Problem to work on: Search the entries below for the string "personal" and copy the lines that hold it.
++++ Data supplied
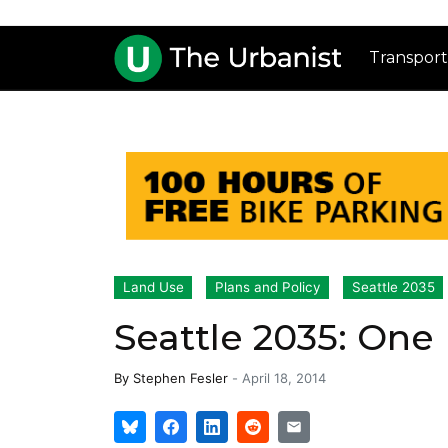
Transport
Land Use
Plans and Policy
Seattle 2035
Seattle 2035: One
By
Stephen Fesler
-
April 18, 2014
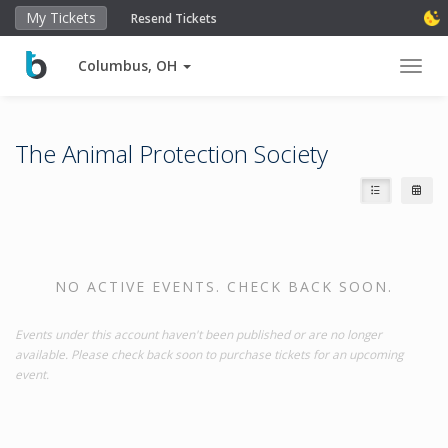
My Tickets
Resend Tickets
Columbus, OH
Toggl
The Animal Protection Society
NO ACTIVE EVENTS. CHECK BACK SOON.
Events under this account haven't been published or are no longer
available. Please check back soon to purchase tickets for an upcoming
event.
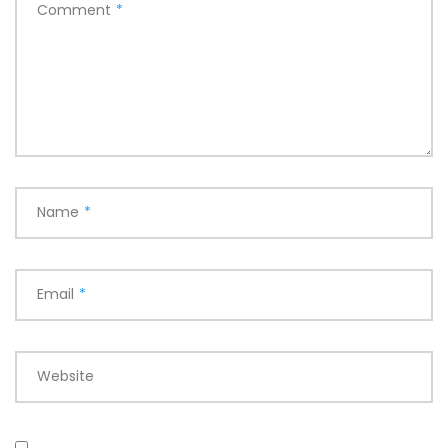
Comment
*
Name
*
Email
*
Website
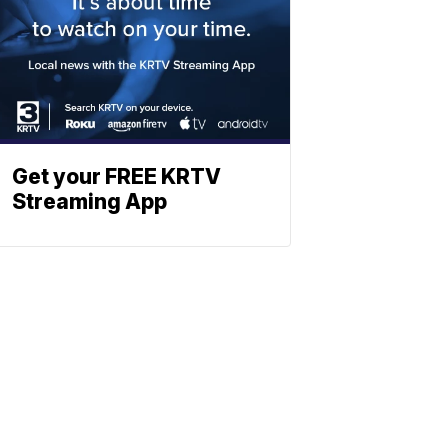
Get your FREE KRTV
Streaming App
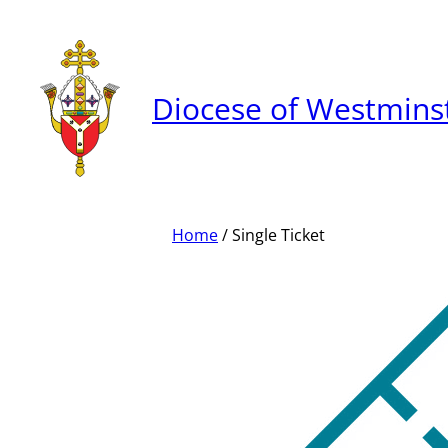
Skip
to
content
Diocese of Westmins
Home
/ Single Ticket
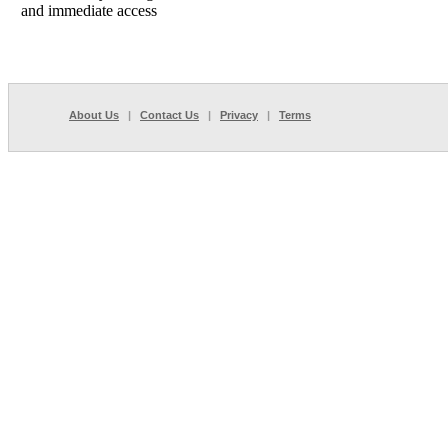
and immediate access
About Us
|
Contact Us
|
Privacy
|
Terms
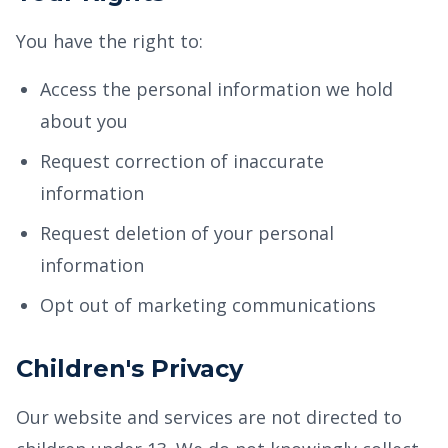
You have the right to:
Access the personal information we hold
about you
Request correction of inaccurate
information
Request deletion of your personal
information
Opt out of marketing communications
Children's Privacy
Our website and services are not directed to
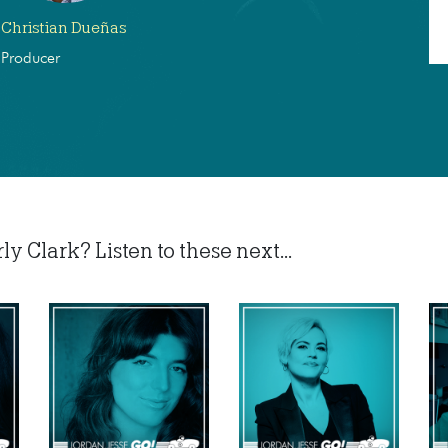
Christian Dueñas
Producer
 Clark? Listen to these next...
++++++++
Task answer:
Access the personal information we hold
Request deletion of your personal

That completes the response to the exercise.